[Recorded data]
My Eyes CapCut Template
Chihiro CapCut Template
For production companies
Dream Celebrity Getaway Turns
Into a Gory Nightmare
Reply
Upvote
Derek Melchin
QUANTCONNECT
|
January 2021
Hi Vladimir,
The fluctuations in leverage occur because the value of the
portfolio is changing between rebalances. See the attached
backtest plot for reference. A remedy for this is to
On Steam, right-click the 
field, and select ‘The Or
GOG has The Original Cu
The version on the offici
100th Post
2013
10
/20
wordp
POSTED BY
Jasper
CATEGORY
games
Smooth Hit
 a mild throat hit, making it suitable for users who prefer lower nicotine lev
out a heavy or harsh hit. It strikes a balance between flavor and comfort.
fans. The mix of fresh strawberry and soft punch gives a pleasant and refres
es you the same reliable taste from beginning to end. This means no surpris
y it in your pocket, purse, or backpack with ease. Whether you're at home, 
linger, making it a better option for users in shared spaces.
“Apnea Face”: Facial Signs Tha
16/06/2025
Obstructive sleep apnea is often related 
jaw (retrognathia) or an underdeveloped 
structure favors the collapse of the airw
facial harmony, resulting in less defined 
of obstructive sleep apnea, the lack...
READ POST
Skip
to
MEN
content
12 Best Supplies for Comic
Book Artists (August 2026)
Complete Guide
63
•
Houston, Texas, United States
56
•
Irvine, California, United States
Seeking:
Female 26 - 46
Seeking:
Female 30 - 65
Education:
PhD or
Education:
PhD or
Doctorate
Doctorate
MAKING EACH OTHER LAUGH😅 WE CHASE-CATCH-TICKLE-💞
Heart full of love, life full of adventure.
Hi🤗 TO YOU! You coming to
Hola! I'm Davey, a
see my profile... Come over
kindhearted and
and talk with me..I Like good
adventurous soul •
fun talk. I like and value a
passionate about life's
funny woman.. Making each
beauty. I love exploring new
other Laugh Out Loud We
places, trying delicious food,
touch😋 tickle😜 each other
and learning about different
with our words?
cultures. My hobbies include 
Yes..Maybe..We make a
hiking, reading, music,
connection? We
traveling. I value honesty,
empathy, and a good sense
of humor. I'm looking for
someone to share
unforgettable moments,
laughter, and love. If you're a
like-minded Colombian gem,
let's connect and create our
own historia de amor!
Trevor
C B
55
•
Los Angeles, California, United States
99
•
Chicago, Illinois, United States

**INSTRUCTIONS TO FOLLOW**:
Read through the entries above and copy each line that has the string "sleep" in it.

**EXERCISE OUTPUT**:
Obstructive sleep apnea is often related 
of obstructive sleep apnea, the lack...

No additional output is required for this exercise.